**TASK DETAILS:** Below are some records. Say how many of their lines include the string "class", giving only the number.

BEGIN RECORD EXTRACTS

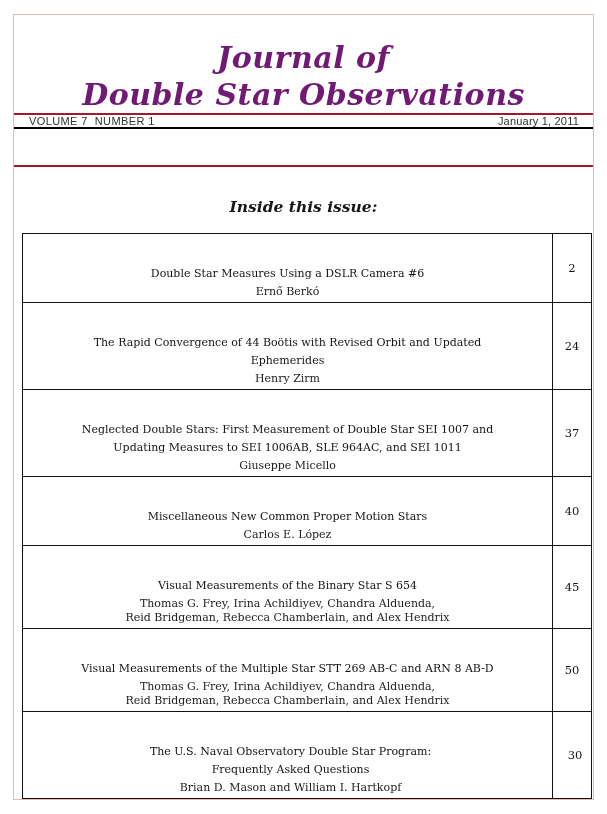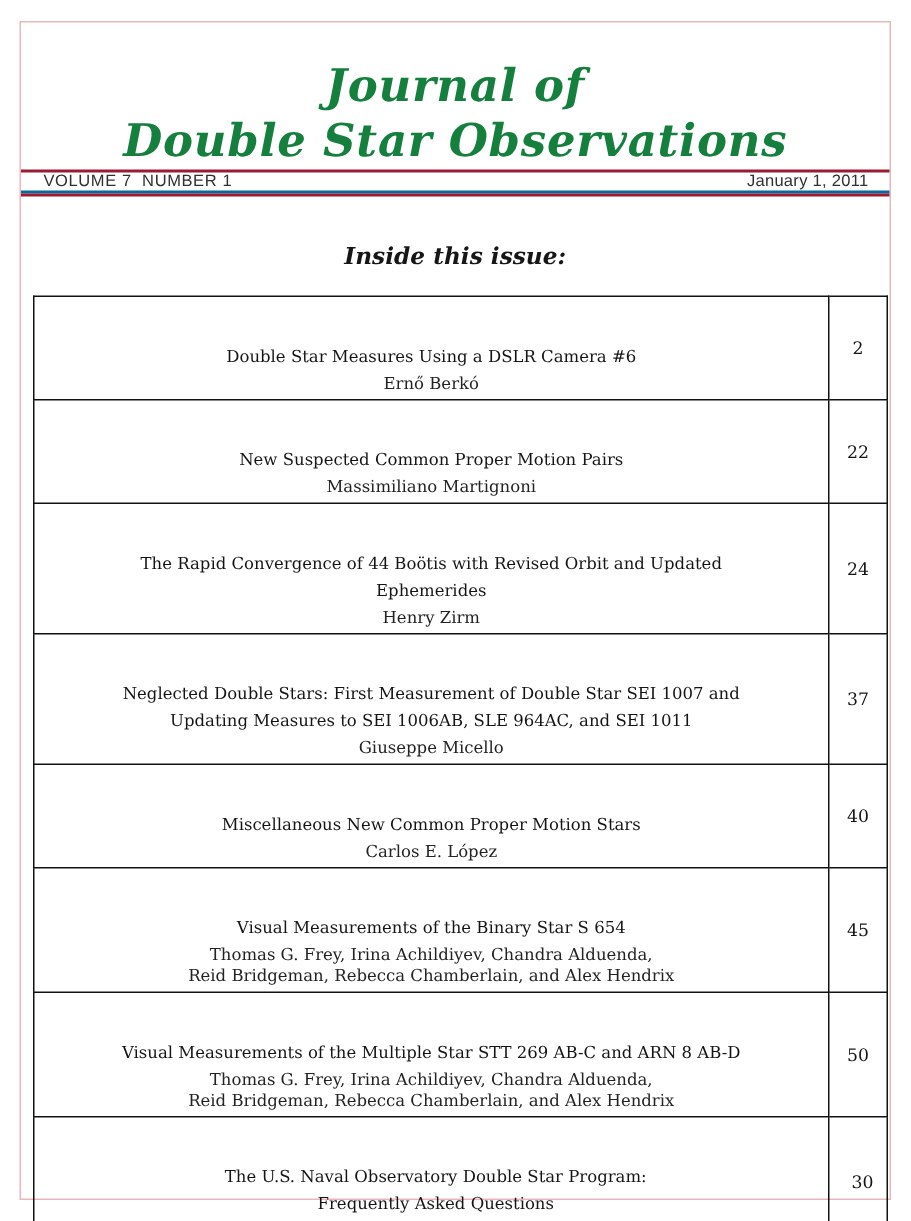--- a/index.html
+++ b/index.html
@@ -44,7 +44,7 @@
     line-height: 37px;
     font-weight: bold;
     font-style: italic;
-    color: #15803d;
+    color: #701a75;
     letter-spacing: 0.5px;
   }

END RECORD EXTRACTS
BEGIN RECORD EXTRACTS

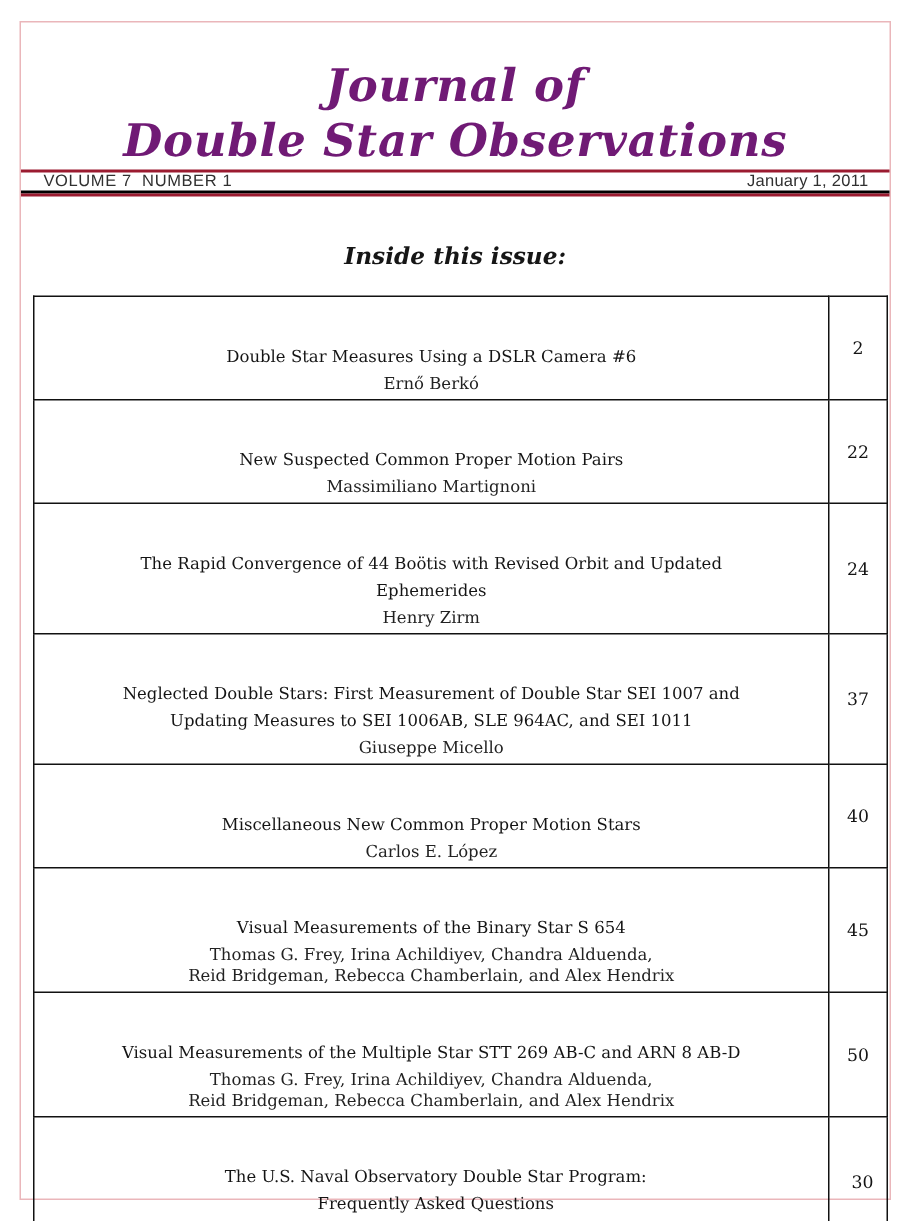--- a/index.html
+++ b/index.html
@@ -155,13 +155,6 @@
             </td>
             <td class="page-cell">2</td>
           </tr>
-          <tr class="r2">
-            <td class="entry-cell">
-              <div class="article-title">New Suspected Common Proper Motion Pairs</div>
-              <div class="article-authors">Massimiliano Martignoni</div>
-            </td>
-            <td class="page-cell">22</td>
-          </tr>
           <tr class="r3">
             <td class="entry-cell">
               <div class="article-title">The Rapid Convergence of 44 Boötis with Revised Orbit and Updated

END RECORD EXTRACTS
BEGIN RECORD EXTRACTS

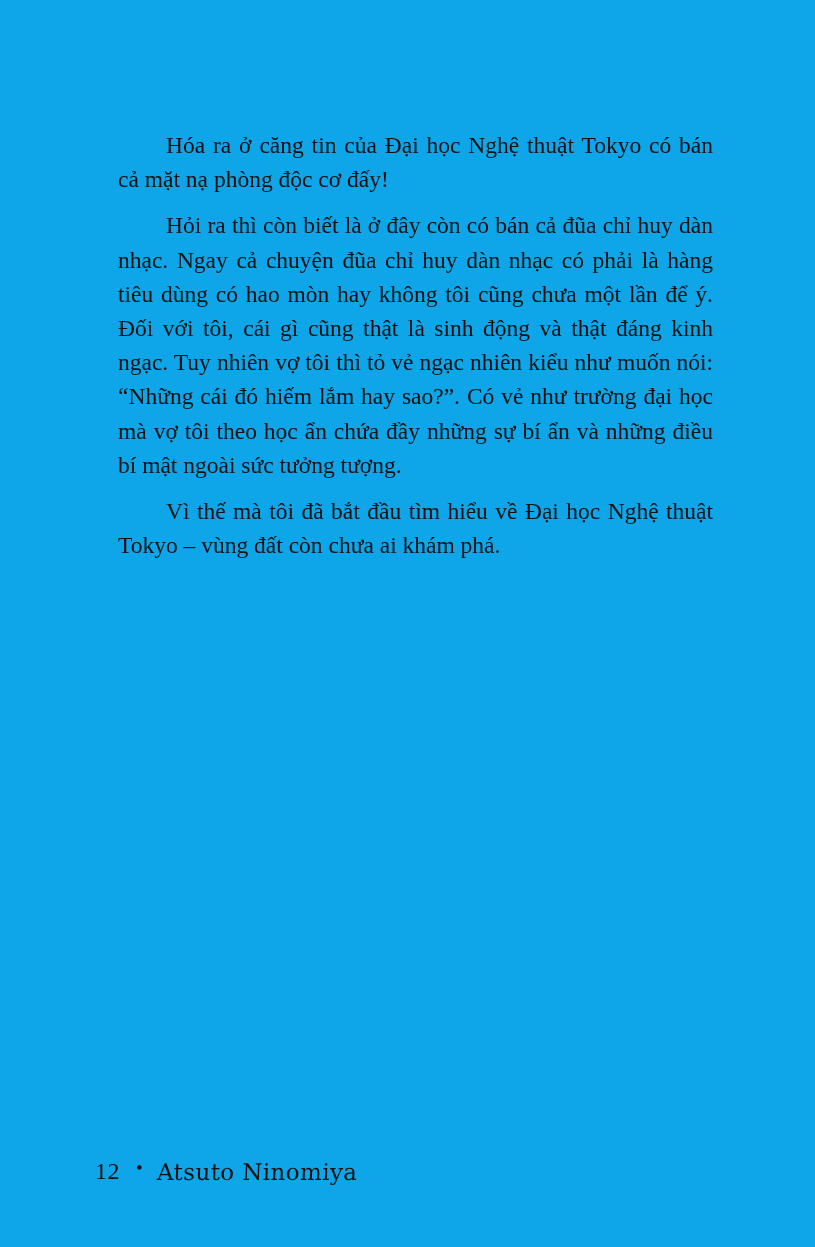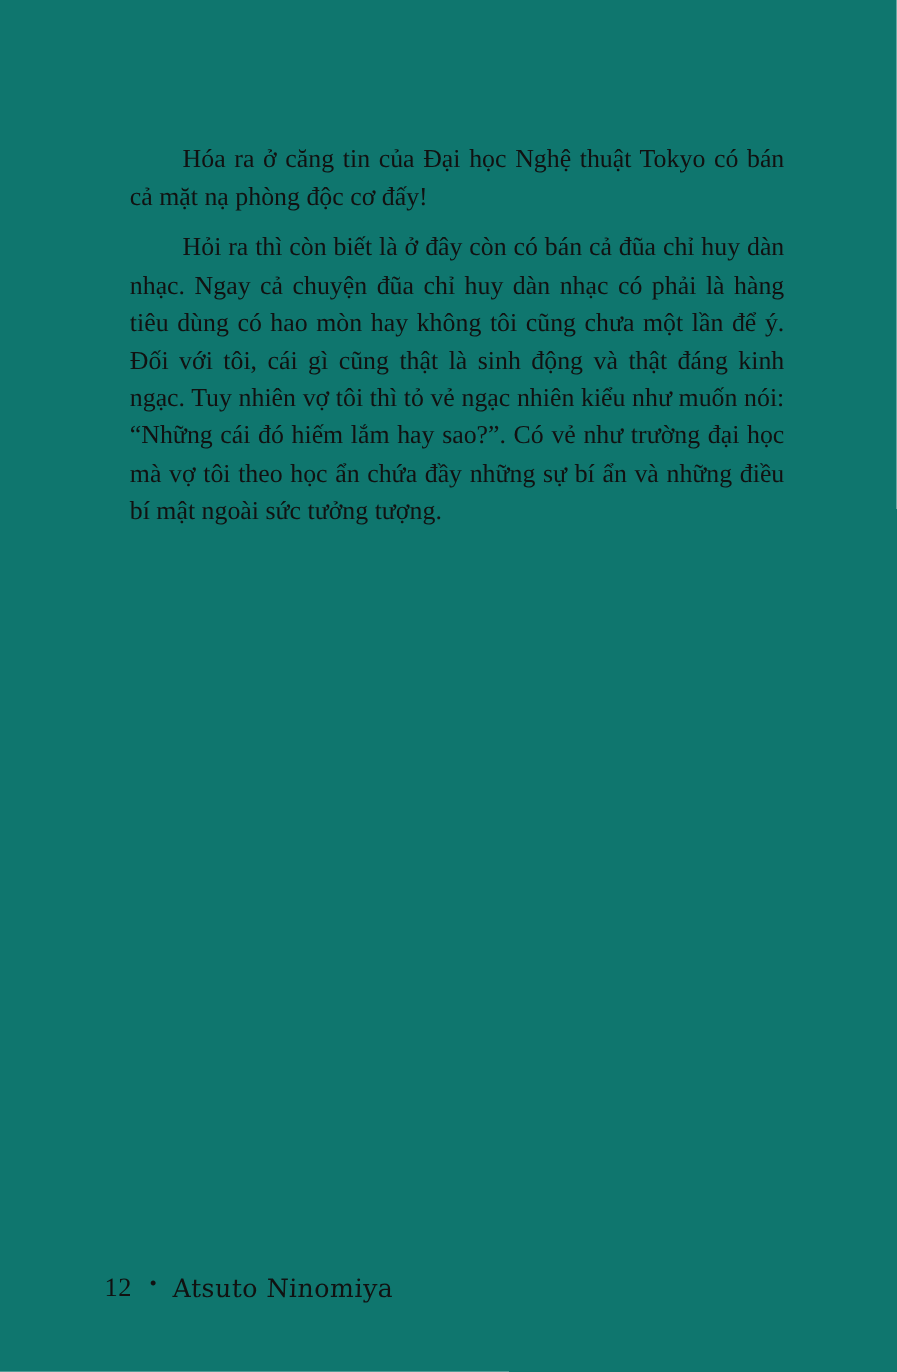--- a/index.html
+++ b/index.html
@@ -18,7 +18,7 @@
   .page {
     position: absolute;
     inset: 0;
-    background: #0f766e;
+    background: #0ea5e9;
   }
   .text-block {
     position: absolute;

END RECORD EXTRACTS

**RESPONSE TO THIS TASK:** 9